Top of Data for analysis

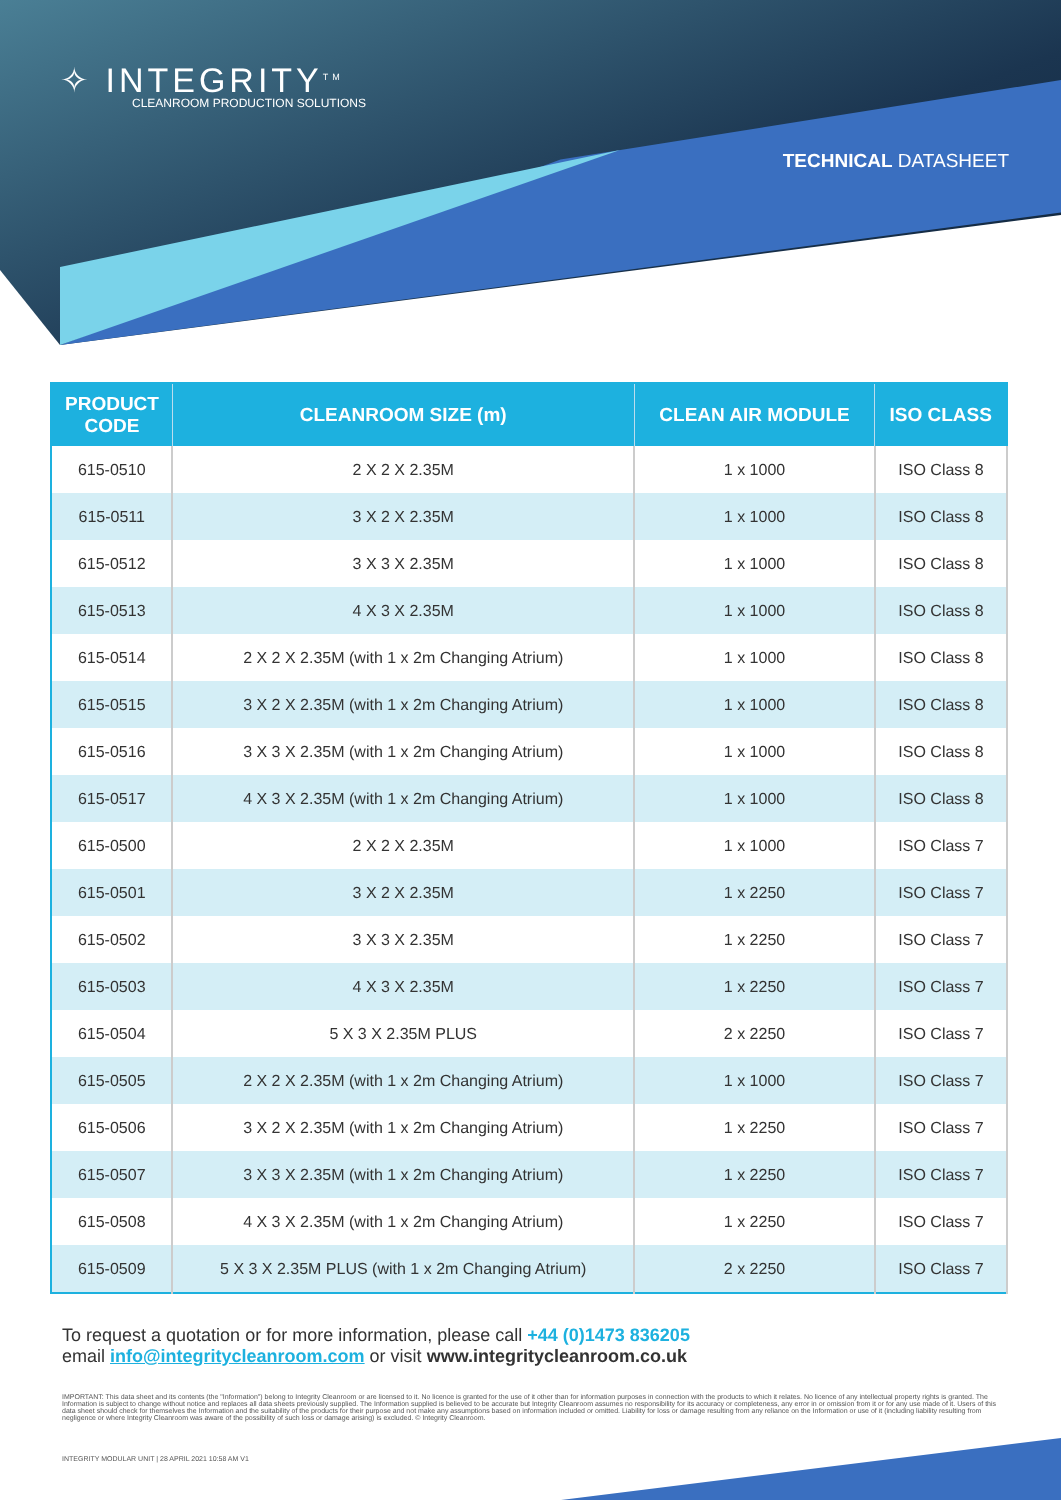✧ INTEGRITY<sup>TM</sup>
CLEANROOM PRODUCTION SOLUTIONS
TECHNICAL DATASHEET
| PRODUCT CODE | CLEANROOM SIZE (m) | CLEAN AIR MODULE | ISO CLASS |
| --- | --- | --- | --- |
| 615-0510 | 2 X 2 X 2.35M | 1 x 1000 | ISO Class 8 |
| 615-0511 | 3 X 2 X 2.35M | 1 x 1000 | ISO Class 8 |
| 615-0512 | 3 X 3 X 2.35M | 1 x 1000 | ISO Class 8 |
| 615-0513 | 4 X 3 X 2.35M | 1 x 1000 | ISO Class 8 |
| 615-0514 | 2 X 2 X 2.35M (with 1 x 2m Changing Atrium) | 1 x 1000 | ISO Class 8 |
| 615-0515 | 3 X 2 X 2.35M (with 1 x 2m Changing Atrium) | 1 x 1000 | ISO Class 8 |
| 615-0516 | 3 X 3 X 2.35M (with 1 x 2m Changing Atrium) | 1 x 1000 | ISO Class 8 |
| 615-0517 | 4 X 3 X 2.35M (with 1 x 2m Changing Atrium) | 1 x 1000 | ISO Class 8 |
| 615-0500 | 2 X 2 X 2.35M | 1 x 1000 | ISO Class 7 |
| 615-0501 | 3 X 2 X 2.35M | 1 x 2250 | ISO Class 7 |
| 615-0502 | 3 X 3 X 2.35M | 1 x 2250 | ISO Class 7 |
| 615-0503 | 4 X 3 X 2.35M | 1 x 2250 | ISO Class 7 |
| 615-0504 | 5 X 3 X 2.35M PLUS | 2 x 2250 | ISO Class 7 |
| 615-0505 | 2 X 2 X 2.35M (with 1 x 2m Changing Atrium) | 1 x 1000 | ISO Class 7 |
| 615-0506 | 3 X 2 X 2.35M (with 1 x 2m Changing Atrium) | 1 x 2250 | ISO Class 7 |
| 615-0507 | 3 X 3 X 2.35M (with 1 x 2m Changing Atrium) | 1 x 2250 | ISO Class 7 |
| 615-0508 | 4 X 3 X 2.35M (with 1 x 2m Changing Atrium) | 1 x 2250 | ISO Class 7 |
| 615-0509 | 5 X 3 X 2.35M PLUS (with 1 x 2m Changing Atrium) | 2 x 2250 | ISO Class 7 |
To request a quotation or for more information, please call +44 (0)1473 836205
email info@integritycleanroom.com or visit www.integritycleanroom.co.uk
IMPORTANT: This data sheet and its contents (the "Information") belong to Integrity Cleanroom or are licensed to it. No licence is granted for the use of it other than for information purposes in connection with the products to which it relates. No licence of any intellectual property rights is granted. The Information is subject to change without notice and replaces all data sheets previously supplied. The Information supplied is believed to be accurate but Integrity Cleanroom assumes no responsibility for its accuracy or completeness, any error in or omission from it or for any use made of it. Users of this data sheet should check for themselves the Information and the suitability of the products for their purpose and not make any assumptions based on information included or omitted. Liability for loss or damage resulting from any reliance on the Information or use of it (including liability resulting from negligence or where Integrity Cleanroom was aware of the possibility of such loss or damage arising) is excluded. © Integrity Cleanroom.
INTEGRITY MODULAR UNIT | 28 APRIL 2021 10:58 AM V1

Bottom of Data for analysis

(Activity) For each line of the material that includes the word "PLUS", make a copy.

(Answer for this exercise)
| 615-0504 | 5 X 3 X 2.35M PLUS | 2 x 2250 | ISO Class 7 |
| 615-0509 | 5 X 3 X 2.35M PLUS (with 1 x 2m Changing Atrium) | 2 x 2250 | ISO Class 7 |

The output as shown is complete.